# New kitten overeating, stealing, and crying



## s3long (Oct 21, 2011)

I adopted a stray kitten that's around 2 months old. She's really friendly and affectionate, but she's obsessed with food.

I feed her kitten food, and she eats it- plus tries to eat my dog's food, and cries really loudly whenever I open the fridge, or try to prepare or eat any food (really, ANY food. She tries to eat my salad, bread, ramen noodles,soup, etc...I spilled some cooking oil, and she started licking the floor after I wiped it up). I haven't fed her anything but her cat food, but she finds ways to steal. She ripped open the dog food bag, and tears up anything with food or seasoning while I sleep.
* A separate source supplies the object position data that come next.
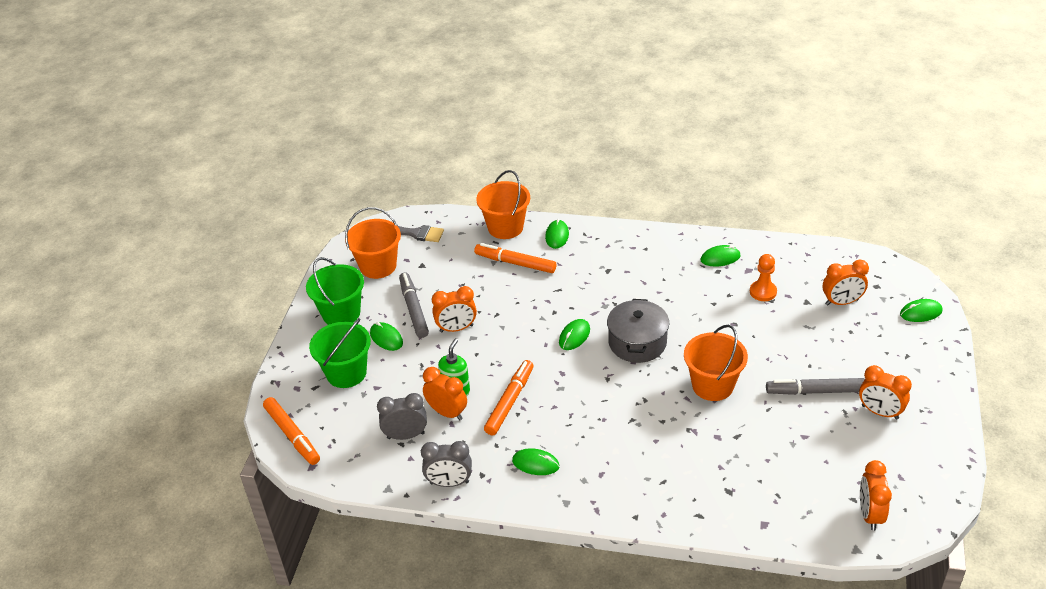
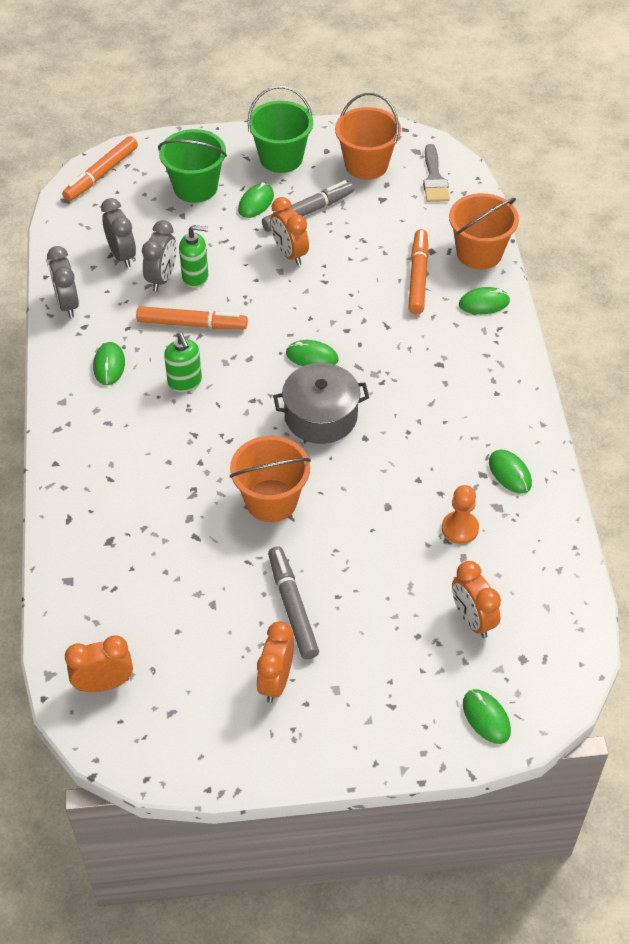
camera: 70 degrees right, 10 degrees up
(447, 412) = (162, 278): orange clock -> grey clock
(573, 416) = (185, 382): none -> green soap dispenser

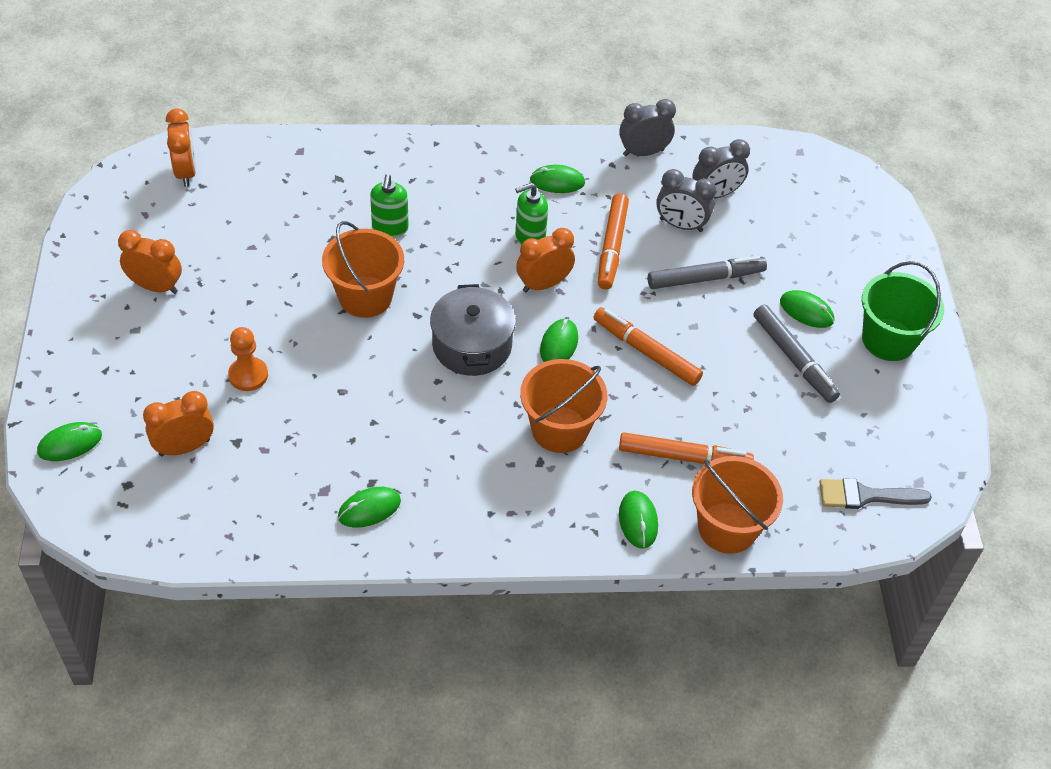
camera: 90 degrees right, 0 degrees up
(101, 174) = (843, 180): orange marker -> orange marker (646, 352)
(195, 187) = (828, 258): green bucket -> none
(195, 277) = (683, 252): green soap dispenser -> green soap dispenser (390, 228)
(289, 254) = (721, 336): orange clock -> orange clock (543, 284)
(292, 607) = (234, 304): grey marker -> grey marker (705, 278)
(366, 165) = (885, 425): orange bucket -> orange bucket (559, 429)
(460, 528) = (301, 451): orange pawn -> orange pawn (248, 375)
Luckily, she still can't jump high yet, so I'm remembering to put it up...but she cries and cries and cries.

How do I stop it? She's starting to get round and fat, and I've tried restricting her food to just her daily serving size, but the crying is constant. Plus, it needs to stop before she gets big enough to jump on counters.

I tried positive reinforcement, but she's like a magnet toward my dinner plate. (I'm in Korea and I sit on the floor, so it's a short table) Always crying, sometimes long and sustained.

This is a bad solution, but the only one so far...I hit the vaccuum button when she comes near my food, which startles her into silence and distance. But it stresses her out, so much that when I try to touch her a few minutes later, she jumps and freaks out. I'm losing my mind. I want a better solution...help me!


----------